LA FUITE DANS LES IDÉES
À l’OEil de poisson, ne manquez pas l’installation où Christine Saint-Maur et Félix Leblanc s’en sont donné à coeur joie, concoctant un univers débridé et bancal à souhait. Autour d’un épouvantail sonore, ils ont fait l’étalage de leur collection d’objets tirés des brocantes. Félix Leblanc a dessiné au mur des dessins de son cru, dans l’esprit des fanzines qu’il publie. Une bande vidéo loufoque complète ce coin de campagne inventé et débonnaire. Mais à la lumière de l’authentique force d’évocation des photographies d’Ève K. Tremblay exposées chez Vu, cet amalgame d’objets épars apparaît peut-être un peu superficiel. Trop léger?

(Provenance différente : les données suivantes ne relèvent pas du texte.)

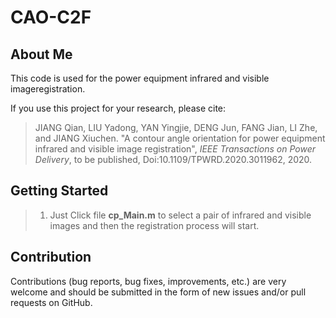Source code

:# CAO-C2F
## About Me
This code is used for the power equipment infrared and visible imageregistration.

If you use this project for your research, please cite:

>JIANG Qian, LIU Yadong, YAN Yingjie, DENG Jun, FANG Jian, LI Zhe, and JIANG Xiuchen. "A contour angle orientation for power equipment infrared and visible image registration", *IEEE Transactions on Power Delivery*, to be published, Doi:10.1109/TPWRD.2020.3011962, 2020.

## Getting Started

>1. Just Click file **cp_Main.m** to select a pair of infrared and visible images and then the registration process will start.

## Contribution

Contributions (bug reports, bug fixes, improvements, etc.) are very welcome and should be submitted in the form of new issues and/or pull requests on GitHub.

OUVERTURE D’UNE NOUVELLE GALERIE
Dimanche prochain, le 5 mars (entre 14 h et 17 h), il y aura inauguration d’un nouvel espace d’exposition au centre-ville de Québec: la Galerie Bécot. Ce nouveau lieu se trouve au 344, rue Sainte-Hélène. Première exposition de la Galerie, située à même l’atelier de l’artiste et ancien professeur d’art André Bécot: un collectif regroupant notamment les oeuvres de l’hôte ainsi que celles de Carole Baillargeon, Alice Martineau, Bill Vincent et Don Darbi.